Over the course of two years, more than 600 interested parties contacted the sale manager, Ernst & Young, about a possible deal for the country’s largest land holding. Established in 1899 by Sidney Kidman, the company has grown to run 185,000 head of cattle on 101,000 square kilometers of land, or 1.3 percent of the land area of the country, stretching across Queensland, South Australia, Western Australia, and the Northern Territory. Equal in size to the country of South Korea, S. Kidman is the largest private agricultural landholder in Australia including 19 properties, 10 cattle stations, a bull breeding stud farm, and a feedlot.

Over the course of last year, AgCAP, the fund manager of Australia’s Sustainable Agricultural Fund (SAF), decided to divest its portfolio when after seven years as cornerstone investors, a collection of Australian superannuation funds including Australian Super, made the decision to exit. 

In September, TIAA Global Agriculture Properties acquired 10 of the 17 properties making up the SAF portfolio, totaling 16,000 hectares across New South Wales, and Victoria. Its asset manager, Westchester Agricultural Asset Management, also maneuvered to establish numerous deals with local farming businesses in regard to the operation of the properties.
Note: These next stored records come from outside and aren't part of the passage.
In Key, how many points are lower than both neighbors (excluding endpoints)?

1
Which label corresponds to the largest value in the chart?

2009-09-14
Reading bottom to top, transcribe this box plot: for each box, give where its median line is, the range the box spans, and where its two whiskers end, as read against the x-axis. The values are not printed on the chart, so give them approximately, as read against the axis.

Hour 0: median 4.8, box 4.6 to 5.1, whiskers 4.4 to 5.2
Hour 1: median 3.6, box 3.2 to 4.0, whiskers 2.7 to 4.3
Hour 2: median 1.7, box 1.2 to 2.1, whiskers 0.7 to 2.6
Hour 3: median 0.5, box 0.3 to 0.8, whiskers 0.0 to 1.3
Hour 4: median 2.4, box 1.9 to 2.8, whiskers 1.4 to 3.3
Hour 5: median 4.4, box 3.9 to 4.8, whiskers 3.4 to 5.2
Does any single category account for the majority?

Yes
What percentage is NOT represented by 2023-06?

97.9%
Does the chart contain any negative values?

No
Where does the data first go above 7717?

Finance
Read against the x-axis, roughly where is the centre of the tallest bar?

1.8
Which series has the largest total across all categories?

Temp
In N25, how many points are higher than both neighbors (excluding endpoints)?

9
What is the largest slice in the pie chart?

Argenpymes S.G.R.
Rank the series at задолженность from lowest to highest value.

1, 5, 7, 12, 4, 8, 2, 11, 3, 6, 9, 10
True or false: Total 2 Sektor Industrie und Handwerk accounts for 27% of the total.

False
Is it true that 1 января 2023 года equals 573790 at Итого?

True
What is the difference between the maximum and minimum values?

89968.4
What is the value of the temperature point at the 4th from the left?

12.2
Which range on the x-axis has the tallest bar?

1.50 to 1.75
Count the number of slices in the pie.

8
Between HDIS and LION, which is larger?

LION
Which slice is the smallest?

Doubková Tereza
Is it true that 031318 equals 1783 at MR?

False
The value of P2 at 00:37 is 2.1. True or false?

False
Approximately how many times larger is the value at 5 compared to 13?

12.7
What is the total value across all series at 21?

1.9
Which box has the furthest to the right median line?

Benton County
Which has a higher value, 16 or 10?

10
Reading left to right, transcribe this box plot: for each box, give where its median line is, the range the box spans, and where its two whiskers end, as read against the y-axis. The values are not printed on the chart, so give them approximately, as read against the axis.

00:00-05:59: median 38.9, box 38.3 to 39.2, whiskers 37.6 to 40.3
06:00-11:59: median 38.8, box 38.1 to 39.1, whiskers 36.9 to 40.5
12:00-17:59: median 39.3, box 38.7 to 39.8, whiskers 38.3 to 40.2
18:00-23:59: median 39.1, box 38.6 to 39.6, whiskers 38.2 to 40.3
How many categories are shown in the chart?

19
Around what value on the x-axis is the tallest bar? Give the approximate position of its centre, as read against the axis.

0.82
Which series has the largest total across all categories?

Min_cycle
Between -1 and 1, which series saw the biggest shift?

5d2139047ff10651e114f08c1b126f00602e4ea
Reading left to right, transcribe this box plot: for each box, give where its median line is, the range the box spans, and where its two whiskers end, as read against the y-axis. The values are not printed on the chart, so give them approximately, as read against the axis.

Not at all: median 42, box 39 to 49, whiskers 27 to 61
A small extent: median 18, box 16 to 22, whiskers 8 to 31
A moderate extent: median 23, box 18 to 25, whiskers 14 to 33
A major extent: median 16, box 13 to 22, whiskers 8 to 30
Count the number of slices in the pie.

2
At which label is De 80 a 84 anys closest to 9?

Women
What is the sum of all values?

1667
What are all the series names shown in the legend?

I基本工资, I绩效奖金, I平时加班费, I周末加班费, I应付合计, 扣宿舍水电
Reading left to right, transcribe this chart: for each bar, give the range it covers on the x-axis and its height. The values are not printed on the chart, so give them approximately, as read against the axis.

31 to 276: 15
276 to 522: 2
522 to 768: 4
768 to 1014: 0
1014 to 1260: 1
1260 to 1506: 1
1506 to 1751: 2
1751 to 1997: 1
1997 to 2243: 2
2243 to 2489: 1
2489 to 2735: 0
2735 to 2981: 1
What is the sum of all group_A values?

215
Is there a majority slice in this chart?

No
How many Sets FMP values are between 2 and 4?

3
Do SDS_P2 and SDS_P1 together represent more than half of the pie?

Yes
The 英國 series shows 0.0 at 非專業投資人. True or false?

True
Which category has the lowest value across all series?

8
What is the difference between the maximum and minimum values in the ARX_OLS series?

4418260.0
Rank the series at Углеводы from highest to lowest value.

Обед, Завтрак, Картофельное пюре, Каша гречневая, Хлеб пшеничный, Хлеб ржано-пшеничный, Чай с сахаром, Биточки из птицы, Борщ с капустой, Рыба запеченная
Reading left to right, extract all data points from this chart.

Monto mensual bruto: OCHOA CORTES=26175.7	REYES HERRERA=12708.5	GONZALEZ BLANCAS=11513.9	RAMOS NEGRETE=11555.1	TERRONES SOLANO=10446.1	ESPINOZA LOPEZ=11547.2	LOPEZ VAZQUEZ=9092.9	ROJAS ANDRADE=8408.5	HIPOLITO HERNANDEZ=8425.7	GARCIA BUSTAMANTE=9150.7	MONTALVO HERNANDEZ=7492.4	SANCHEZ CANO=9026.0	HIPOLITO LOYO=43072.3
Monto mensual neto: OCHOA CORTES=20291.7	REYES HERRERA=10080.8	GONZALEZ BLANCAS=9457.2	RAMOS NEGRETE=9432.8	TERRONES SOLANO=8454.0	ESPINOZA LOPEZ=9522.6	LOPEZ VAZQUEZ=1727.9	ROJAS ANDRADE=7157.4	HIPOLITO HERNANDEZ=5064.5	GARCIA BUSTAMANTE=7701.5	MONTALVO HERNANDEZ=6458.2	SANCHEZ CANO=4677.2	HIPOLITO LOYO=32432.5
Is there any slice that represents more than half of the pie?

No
This was quickly followed by an announcement in November that TRT Pastoral Co., headed by Victorian businessman Tim Roberts-Thompson, had agreed to acquire the remaining King Island Aggregation. All told, the SAF portfolio was successfully sold over the course of a 10-month process grossing more than A$180 million for investors.

Most recently, in September of this year, the second largest land deal after the S. Kidman sale was announced, when Macquarie’s Pastoral Paraway agreed to acquire the remaining farmland assets of Hassad Australia, a unit of the Qatari sovereign wealth fund – The Qatar Investment Authority – for nearly $300 million.

Established in 2009, Hassad Australia began buying farms in Australia in 2010 with the purchase of the Kaladbro station in Victoria for approximately $25 million. Over the years it has built up a portfolio with a value exceeding $100 million.

This divestment to Pastoral Paraway reportedly totals 104,000 hectares in Victoria, New South Wales, and Western Australia and includes:

Old Bundamar – a 22,562-hectare sheep, wool, and grain farm

Gindurra – an 8,516-hectare sheep, wool, and grain farm

Englefield Plains – a 7,4468-hectare  wool and grain farm

Barton Station – an 8,244-hectare sheep, wool, and grain farm

Amarinya, a 14,672 grain farm

Bindana Downs – an 8,483-hectare grain farm

Yupiri – an 8,340-hectare grain farm

And Urawilkie – a 25,932-hectare grain and livestock farm

The deal, which reportedly includes 47,500 head of cattle, has already secured approval from Australia’s Foreign Investment Review Board (FIRB).